==== Brano proposto

Nelle società per azioni il compenso per gli amministratori è cristallizzato, ai sensi dell’art. 2389 c.c., all’atto della loro nomina o dall’assemblea dei soci. Sul punto, la disciplina codicistica si limita a fornire le modalità con le quali fissare i compensi degli amministratori determinati dall’assemblea, ai sensi degli artt. 2364 e 2389 c.c., senza fare alcun riferimento ai parametri da seguire circa la determinazione del quantum. Da ciò consegue che la determinazione di compensi congrui o ragionevoli non costituisce oggetto di un espresso obbligo di legge, né l’assetto normativo individua i criteri in base ai quali tale adeguatezza può in concreto essere accertata, spettando al soggetto che allega l’irragionevolezza fornire una stringente prova delle proprie doglianze.

Le prove assunte in sede penale rispetto a fatti costitutivi identici, costituiscono elementi di prova liberamente valutabili dal giudice in sede civile.

Nell’ambito del giudizio civile per il risarcimento del danno, il condebitore solidale può opporre al creditore la sentenza penale di assoluzione pronunciata nei confronti di altro condebitore, a meno che essa non sia fondata su ragioni personali dell’altro condebitore.

========
==== Materiale raccolto

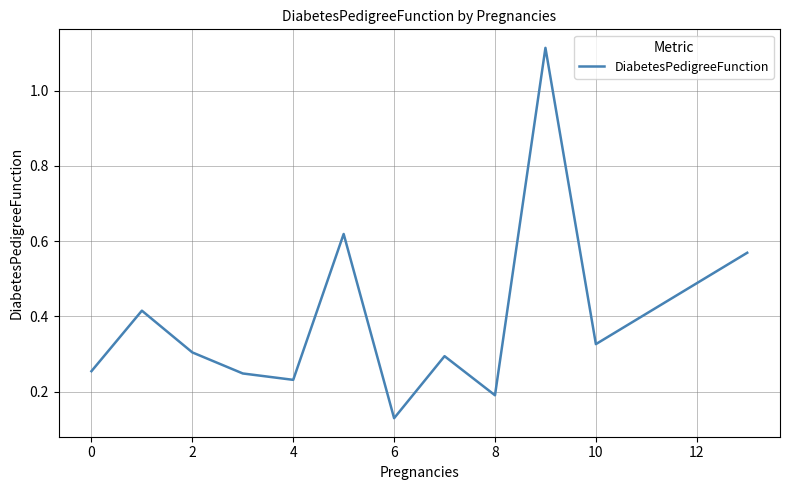

Which category has the highest value across all series?

9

========

:: Esercizi proposti ::
1: Elenca, nell'ordine in cui compaiono e contando anche le ripetizioni, tutte le citazioni di articoli del codice civile presenti nel brano proposto.
2: Trascrivi dal brano proposto il passo che va da "Le prove assunte" a "in sede civile.".

:: Soluzioni degli esercizi ::
1: art. 2389 c.c.; art. 2364 c.c.; art. 2389 c.c.

2:
Le prove assunte in sede penale rispetto a fatti costitutivi identici, costituiscono elementi di prova liberamente valutabili dal giudice in sede civile.